The short answer was given by Ed Seykota: "Good money management is equity invariant. I'd ask a trader who thinks he needs a certain before he can trade exactly what amount he would need to stop trading." Despite what Seykota says, there are some capital base considerations that should be thought about before starting out.
For what its worth, these are my own thoughts on starting out on your trading journey, based on my own experience and of those traders I have met and/or mentored over the last few years.
Most new traders have their priorities in the wrong order. They focus on entries and exits, with risk management and working on themselves and their mindset mere afterthoughts. You will save yourself a lot of pain, time and money if you reverse your priorities.
Risk management and psychology are closely intertwined. If you have good risk control, then it becomes much easier to stick to your system rules. Your stress levels will be lower. You will lower the risk of self-sabotage. You will attain an 'emotional indifference' towards each trade.
Most new traders have a rose-tinted view that all they need is an internet connection and a few hundred pounds, and off they go. What's so difficult about it? They've been sold the vision that you can take thousands out of the market regularly, if not on a daily basis. The reality is quite different. Trading is hard work. You need to put in a lot of groundwork before you can be consistently successful. Some people do not want to go through that. They want success - now. Invariably, this means that risk management is not even a consideration. All they can see is profits, not losses.
What can make it worse is if a trader gets lucky and has a big winner early on. Anyone can get lucky on a single trade. Good traders look in terms of the next 1,000, or 10,000 trades.
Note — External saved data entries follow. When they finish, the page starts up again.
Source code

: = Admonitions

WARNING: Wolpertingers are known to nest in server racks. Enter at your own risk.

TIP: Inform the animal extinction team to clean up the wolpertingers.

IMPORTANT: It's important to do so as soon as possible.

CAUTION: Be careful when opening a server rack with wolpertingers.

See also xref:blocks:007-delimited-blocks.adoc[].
They know they can suffer a run of losses, price shocks etc.
Paper trading may give a new trader confidence in that a particular approach may work, but without having real money on the line, the trader will not experience the gamut of emotions that you can feel (hope, fear, greed etc). Putting up your own hard-earned cash immediately brings these elements into play. How you react to the vagaries of the market, combined with your risk approach will ultimately determine whether you can achieve long-term success.
People believe that they are right, and that the markets are wrong. It is the other way round.You need to park your thoughts or opinions at the door. Any price move will determine whether you are making money or losing money. The fact that price may move contrary to your own thoughts or opinions is irrelevant.
Even though you may only have a small capital base, it is imperative that you implement proper risk controls as soon as possible - ideally from day one. Most traders risk no more than 1%-2% of their equity on a trade. Some conservative traders I know risk only 0.5% of their equity per trade.
Your capital base may determine what markets and the style of trading you can participate in. For example, if day trading US stocks you require a minimum equity level of $25,000. If trading futures contracts you will need significantly more.
Conversely, if you are based in the UK you can use spreadbetting as a method to start trading. Traders in other parts of the world can trade using CFD's. These are both leveraged products, which can help those starting with small amounts of equity, BUT it forces those traders to be extremely rigorous in their risk management. You can lose more than you anticipated.
With products such as these, your provider may offer guaranteed stops or controlled risk on certain stocks or instruments. These can limit your losses if, for example, a stock gaps down through your intended stop level. There is a small premium to pay, and there are limiting factors to be considered in using them, but they can provide peace of mind when using small levels of capital. As you progress as a trader, and your equity level increases, then using guaranteed stops can become more difficult to use effectively. But by that time, good risk control should be embedded within you and you can do away with using them.
People with large amounts of starting equity do not necessarily feel the pain of losing money when a trade goes against them. If they have that much disposable income to begin with, then there can be a higher probability that their risk control won't be as strong. More than one successful trader has said that they would have more confidence in someone starting out with a few thousand dollars, than someone starting out with a million bucks.
In a perverse way, I think someone who has struggled initially at the beginning, but has survived because of good risk control and by developing their mindset ends up having far greater chance of success. See here for an example.
In an ideal world, you want to be the worst trader right at the start of your journey, when your equity is at its smallest. Therefore, any mistakes in pure monetary terms are kept as small as possible.
For inspiration, you can read books like Market Wizards - Richard Dennis started out with only a few hundred dollars. There are plenty of other traders out there like that. Some successful traders initially struggled and blew up an account or two before hitting their stride. Some started marking money virtually from day one.
To summarise, there is a lot to be said for starting out trading with as small a capital base as possible. But I would strongly suggest going through the following checklist or some similar process as a starting point:
- Conduct some initial studies into what sort of style of trading you feel makes logical sense to you, that you feel comfortable with and want to employ;
- Ascertain whether you will be able to trade in this chosen style around your existing work or family commitments (i.e. if you have a full-time job it would be tricky to day trade);
- If you can, look to see what sort of vehicles you can use to trade in this manner (i.e. spreadbetting, CFD's, options etc) and see if there are any minimum capital requirements;
- Read up on your chosen style and start to formulate an action plan (what to trade, when to trade, how to identify entries, exits and stops);
- Most importantly, set down some risk parameters, factoring in things such as slippage or gaps through intended stop levels;
- Start trading;
- Record all your results, and review on a regular basis.